Figure 2: Ruminant livestock like cattle and sheep form a complimentary partnership with ecosystem functions when managed holistically. Photo Patrick Francis.
- Livestock ownership is also the most frequent form of private ownership of assets in the world and forms the basis of rural community financial capital. In some communities, livestock is one of the few assets that women can own, and is an entry point towards gender equality.
- Policy recommendations need to be based on clear, scientific evidence and must not ignore the protections against nutritional deficiencies afforded by animal sourced foods
- Dramatic reductions in livestock numbers would heavily impact poorer countries. At least half a billion people around the globe are “totally dependent on livestock” for their livelihoods.
“Livestock is the millennial-long-proven method to create healthy nutrition and secure livelihoods, a wisdom deeply embedded in cultural values everywhere,” the Dublin Declaration states.
“Sustainable livestock will also provide solutions for the additional challenge of today, to stay within the safe operating zone of planet Earth’s boundaries, the only Earth we have.”
Many who spoke at the summit over the two days called for the “polarised” and “binary” nature of public discussions around meat and livestock to end.
Figure 3: The call “…for a fully vegan world” by the UK charity Veganuary demonstrates the polarised nature of public discussion around meat and livestock. Source: Veganuary.
Ireland’s Minister of State at the Department of Agriculture, Martin Heydon, noted in his opening remarks that “so much of what we see and read and consume has been “boiled down into sound bites that have been very much simplified”.
It has never been more important to move forward with an accurate and scientific understanding of meat’s role in society, he said.
“Consumers need to trust their food and where it comes from.
“And where does that trust from? It comes from science.”
Professor Frank O’Mara, the director of Ireland’s agricultural research and development organisation Teagasc, which hosted the summit, said the role of livestock has never been questioned as much as it is being now.
“We all understand and get that we need to have a very sustainable system of agriculture,” he said.

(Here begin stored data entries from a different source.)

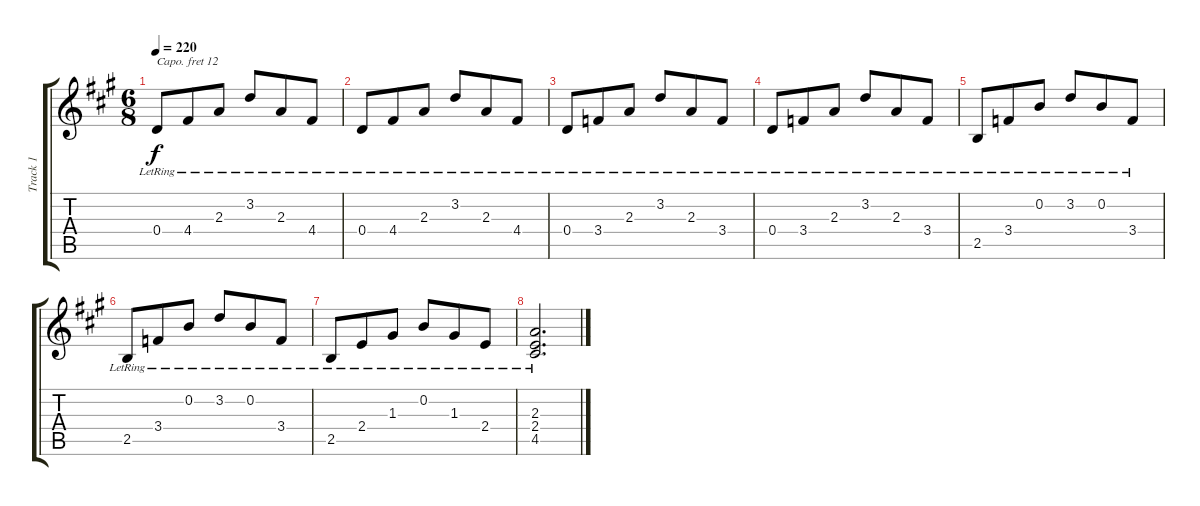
\track ("Track 1" "Track 1") {instrument acousticgrandpiano}
\staff {score tabs}
\capo 12
\tuning (E4 B3 G3 D3 A2 E2) {hide}
\ts (6 8)
\tempo 220
\clef g2
\ks a
0.4{lr}.8{dy f} 4.4{lr}.8 2.3{lr}.8 3.2{lr}.8 2.3{lr}.8 4.4{lr}.8 |
0.4{lr}.8 4.4{lr}.8 2.3{lr}.8 3.2{lr}.8 2.3{lr}.8 4.4{lr}.8 |
0.4{lr}.8 3.4{lr}.8 2.3{lr}.8 3.2{lr}.8 2.3{lr}.8 3.4{lr}.8 |
0.4{lr}.8 3.4{lr}.8 2.3{lr}.8 3.2{lr}.8 2.3{lr}.8 3.4{lr}.8 |
2.5{lr}.8 3.4{lr}.8 0.2{lr}.8 3.2{lr}.8 0.2{lr}.8 3.4{lr}.8 |
2.5{lr}.8 3.4{lr}.8 0.2{lr}.8 3.2{lr}.8 0.2{lr}.8 3.4{lr}.8 |
2.5{lr}.8 2.4{lr}.8 1.3{lr}.8 0.2{lr}.8 1.3{lr}.8 2.4{lr}.8 |
(2.3{lr} 2.4{lr} 4.5{lr}).2{d}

“The point we would make is you can’t have a sustainable and properly function food system without livestock being part of that, because of the circular process of crop production and animal production.
“So we certainly need livestock to be part of the food system to feed the 10 billion people we will have on this planet shortly, and do it in a sustainable manner.”
“When there is fog around, the one thing that helps clear the fog is evidence-based information,” he said.
Figure 4: Meat must be part of the world population’s food mix if demand is to be met. Source: Global Harvest.
South African farmer and former president of the World Farmers Organisation, Dr Theo de Jager, said farmers needed to be part of the global conversation: “Farmers are the ones who everyone is talking about but no one is talking to,” he said.
About 200 people attended the summit including scientists, agricultural representatives and policy-makers from around the world, including around a dozen from Australia.
It was two years in the making and was coordinated by a committee comprising Peer Ederer, Founder, GOALSciences, Switzerland; Frédéric Leroy, Professor, Vrije Universiteit Brussel, Belgium; Rod Polkinghorne, CEO, Birkenwood International, Australia; Graham Gardner, Professor, Murdoch University, Australia; Collette Kaster, CEO, American Meat Science Association, USA; Mohammad Koohmaraie, President, Meat Division, IEH Laboratories and Consulting Group, USA and Declan Troy, Assistant Director of Research, Teagasc, Ireland.
Full outcomes and evidence from the two-day International Summit on the Societal Role of Meat will be published in a special addition of the Animal Frontiers in March 2023.